2.6 Conclusions for different classes of computer architecture

The module for calculating rotation parameters has a complicated logical structure. Therefore, we recommend the reader not to use PLDs as accelerators of universal processors for the reason that a significant part of their equipment will be idle. Certain difficulties are also possible on architectures with universal processors; however, the general structure of the algorithm makes it possible to expect a good performance from such architectures. For instance, on cluster-like supercomputers, a partitioning of the algorithm and its distribution between different nodes are fairly possible. At the same time, the inner parallelism in blocks will partially realize multi-core node capabilities and even core superscalarity.

2.7 Existing implementations of the algorithm

An unexpected result was obtained by a search through the available program packages[3]. Most of old (serial) packages contain a subroutine for the QR decomposition via Givens method. By contrast, new packages, intended for parallel execution, perform the QR decomposition solely on the basis of Householder (reflections) method. Meanwhile, parallel properties of the latter are inferior to those of Givens method.
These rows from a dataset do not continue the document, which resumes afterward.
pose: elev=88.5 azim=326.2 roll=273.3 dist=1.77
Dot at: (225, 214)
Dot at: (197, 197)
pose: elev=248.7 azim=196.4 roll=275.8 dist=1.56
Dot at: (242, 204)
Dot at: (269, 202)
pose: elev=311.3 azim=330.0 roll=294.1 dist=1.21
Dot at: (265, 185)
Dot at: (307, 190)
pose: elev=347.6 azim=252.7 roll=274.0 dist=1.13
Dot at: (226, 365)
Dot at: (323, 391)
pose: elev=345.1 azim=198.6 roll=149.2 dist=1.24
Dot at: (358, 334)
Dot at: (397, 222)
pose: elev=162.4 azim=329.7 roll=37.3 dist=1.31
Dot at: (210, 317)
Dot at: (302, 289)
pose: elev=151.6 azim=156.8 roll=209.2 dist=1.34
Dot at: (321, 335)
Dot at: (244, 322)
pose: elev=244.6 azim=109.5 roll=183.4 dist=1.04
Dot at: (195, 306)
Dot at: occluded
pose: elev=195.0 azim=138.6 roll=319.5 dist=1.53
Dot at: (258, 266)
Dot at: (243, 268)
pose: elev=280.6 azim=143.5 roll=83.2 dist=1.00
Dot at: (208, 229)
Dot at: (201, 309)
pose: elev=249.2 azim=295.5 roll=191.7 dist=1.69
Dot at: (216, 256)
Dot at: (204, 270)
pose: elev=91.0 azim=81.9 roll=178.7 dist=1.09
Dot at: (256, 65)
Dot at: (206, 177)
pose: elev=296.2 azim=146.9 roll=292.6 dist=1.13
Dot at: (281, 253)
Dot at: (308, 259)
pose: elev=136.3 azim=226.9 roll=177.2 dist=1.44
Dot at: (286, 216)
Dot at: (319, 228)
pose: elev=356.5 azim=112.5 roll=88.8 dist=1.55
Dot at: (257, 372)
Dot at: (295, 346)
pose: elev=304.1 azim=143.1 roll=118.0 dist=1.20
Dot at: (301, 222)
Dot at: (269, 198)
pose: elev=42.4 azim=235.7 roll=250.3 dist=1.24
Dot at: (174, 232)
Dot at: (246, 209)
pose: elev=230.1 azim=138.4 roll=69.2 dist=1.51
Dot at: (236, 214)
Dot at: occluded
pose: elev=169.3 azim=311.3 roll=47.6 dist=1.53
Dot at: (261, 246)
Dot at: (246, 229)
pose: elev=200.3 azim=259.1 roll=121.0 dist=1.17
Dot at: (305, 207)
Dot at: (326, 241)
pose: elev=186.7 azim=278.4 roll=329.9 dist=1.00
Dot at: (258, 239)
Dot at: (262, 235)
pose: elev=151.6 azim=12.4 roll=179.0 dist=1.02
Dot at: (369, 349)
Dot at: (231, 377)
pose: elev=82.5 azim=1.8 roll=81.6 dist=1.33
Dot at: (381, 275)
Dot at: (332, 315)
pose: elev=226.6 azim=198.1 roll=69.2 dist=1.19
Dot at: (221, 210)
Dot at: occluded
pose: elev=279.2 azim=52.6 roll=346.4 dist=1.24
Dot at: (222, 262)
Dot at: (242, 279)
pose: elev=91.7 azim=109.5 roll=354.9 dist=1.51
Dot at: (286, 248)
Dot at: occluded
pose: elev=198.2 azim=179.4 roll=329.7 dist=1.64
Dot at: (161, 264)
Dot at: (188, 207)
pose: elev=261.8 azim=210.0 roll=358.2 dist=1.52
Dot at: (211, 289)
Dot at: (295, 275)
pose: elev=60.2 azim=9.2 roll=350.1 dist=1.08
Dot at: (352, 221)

We attribute this fact to that Householder method can easily be written in terms of BLAS-procedures, and it does not require loop reordering (except for the case where a partitioning is used; however, in this case, the coordinate rather than skewed loop partitioning is applied). On the other hand, some loop rewriting is needed for the parallel implementation of Givens method because skewed parallelism should be applied to achieve the maximum degree in its parallelization. Thus, we cannot assess the scalability of this algorithm implementations for the reason that no such implementations exist at the moment.

3 References

  1. V.V. Voevodin, Yu.A. Kuznetsov. Matrices and Computations. Moscow, Nauka, 1984 (in Russian).
  2. V.V. Voevodin. Computational Foundations of Linear Algebra. Moscow, Nauka, 1977 (in Russian).
  3. A.V. Frolov, A.S. Antonov, Vl.V. Voevodin, A.M. Teplov. Comparison of different methods for solving the same problem on the basis of Algowiki methodology (in Russian) // Submitted to the conference "Parallel computational technologies (PaVT'2016)".